TASK DIRECTIONS -
Give the number of lines below with "Right" in them, leaving out anything else.

RECORDS TO USE -
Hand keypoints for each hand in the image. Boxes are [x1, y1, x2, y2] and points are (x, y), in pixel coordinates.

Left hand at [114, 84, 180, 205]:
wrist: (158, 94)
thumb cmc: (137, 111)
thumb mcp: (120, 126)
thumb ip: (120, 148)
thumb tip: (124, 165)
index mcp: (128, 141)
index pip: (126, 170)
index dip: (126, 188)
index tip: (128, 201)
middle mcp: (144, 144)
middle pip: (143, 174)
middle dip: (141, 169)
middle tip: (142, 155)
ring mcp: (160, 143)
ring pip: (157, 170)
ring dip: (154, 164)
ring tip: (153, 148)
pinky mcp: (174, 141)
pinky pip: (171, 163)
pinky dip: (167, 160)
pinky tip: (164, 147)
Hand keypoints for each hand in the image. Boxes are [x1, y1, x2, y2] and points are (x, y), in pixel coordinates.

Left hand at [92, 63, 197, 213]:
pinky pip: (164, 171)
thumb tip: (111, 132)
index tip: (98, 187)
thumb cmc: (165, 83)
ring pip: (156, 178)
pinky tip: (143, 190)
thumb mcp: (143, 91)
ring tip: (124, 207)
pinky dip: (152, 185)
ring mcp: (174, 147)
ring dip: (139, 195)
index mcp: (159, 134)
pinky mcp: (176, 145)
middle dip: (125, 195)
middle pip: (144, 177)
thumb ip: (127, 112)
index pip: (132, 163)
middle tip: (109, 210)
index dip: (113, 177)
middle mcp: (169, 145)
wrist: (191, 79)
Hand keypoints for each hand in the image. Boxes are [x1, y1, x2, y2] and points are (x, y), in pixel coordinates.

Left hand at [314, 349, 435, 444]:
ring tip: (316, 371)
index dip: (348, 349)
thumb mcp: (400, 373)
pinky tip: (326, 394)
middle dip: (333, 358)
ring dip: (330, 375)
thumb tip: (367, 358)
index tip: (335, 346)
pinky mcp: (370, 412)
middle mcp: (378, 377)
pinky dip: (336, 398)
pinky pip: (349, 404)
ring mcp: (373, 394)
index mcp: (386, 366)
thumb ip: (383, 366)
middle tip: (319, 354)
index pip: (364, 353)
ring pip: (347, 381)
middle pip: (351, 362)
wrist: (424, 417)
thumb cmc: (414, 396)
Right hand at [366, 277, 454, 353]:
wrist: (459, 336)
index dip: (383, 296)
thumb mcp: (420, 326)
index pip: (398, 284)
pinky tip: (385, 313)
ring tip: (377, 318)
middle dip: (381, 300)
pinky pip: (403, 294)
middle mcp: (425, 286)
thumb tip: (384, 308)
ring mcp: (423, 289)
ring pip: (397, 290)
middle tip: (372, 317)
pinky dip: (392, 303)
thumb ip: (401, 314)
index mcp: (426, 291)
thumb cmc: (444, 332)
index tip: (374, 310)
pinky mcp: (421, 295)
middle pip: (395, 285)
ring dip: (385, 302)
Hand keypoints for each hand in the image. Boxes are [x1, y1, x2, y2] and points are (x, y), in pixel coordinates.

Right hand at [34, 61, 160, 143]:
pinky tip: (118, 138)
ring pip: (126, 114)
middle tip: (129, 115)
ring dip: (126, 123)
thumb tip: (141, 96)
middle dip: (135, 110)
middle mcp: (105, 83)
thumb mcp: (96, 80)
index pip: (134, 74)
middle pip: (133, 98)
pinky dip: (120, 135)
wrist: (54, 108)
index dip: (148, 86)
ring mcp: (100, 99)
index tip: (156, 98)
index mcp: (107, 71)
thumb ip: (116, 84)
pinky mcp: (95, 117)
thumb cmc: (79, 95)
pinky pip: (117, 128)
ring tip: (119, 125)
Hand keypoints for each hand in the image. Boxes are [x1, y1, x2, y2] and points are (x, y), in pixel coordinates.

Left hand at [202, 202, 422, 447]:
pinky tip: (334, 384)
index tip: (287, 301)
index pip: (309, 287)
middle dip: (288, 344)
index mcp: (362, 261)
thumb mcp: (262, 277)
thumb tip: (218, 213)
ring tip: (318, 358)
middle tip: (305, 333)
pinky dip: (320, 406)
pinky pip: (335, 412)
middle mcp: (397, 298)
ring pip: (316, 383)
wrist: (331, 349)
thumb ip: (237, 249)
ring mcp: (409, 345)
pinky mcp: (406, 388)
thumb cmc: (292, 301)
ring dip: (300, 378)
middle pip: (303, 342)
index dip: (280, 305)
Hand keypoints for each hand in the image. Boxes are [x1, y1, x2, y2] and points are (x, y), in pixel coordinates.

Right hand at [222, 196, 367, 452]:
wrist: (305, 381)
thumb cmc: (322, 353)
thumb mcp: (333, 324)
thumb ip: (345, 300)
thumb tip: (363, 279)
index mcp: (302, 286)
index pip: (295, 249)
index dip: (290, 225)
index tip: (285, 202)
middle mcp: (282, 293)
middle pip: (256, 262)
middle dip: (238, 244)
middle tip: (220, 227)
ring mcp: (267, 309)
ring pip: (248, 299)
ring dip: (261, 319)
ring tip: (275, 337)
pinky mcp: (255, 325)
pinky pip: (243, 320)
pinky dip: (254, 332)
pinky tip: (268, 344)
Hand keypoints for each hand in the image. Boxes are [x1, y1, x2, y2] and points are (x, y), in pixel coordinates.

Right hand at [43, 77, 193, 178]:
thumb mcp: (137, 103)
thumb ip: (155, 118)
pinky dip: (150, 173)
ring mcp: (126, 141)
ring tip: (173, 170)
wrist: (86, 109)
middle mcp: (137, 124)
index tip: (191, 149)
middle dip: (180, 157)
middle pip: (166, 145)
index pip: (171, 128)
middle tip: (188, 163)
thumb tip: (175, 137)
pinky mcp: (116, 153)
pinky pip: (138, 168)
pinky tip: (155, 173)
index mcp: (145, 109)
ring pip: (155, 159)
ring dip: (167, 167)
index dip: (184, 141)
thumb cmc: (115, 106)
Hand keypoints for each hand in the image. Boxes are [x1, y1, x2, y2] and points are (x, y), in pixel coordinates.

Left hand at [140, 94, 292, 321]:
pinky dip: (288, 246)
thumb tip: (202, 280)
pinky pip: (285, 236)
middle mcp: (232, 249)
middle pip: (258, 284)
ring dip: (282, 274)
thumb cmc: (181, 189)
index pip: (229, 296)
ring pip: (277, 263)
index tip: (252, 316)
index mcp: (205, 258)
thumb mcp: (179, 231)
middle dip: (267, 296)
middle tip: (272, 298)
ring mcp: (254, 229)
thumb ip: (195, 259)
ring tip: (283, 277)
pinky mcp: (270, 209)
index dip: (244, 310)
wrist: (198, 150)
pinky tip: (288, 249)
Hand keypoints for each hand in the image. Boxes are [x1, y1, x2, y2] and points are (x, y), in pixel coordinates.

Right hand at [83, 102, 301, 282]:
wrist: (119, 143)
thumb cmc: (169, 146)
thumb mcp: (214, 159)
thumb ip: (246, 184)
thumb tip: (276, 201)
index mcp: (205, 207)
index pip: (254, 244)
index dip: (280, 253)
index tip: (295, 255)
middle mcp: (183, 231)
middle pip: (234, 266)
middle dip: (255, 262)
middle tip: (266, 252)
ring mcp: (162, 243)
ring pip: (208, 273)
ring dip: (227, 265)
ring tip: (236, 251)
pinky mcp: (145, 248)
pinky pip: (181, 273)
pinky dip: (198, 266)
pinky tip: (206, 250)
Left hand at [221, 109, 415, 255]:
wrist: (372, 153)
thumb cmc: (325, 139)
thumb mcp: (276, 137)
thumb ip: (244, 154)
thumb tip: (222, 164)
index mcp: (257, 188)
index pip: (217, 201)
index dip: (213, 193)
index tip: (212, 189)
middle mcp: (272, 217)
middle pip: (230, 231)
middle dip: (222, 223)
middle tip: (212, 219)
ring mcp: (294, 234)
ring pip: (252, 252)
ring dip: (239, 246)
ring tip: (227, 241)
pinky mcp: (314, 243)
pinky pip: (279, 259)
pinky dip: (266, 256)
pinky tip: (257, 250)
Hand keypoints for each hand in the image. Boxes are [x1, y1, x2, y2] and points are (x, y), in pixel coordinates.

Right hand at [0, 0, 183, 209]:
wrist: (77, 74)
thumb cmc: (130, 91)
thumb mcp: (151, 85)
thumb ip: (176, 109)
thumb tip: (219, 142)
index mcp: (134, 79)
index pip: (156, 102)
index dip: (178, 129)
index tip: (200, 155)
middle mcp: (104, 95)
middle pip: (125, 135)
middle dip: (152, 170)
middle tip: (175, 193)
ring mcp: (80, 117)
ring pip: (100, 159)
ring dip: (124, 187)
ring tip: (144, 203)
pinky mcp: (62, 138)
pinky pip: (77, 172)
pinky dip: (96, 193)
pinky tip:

WRITTEN REPLY -
6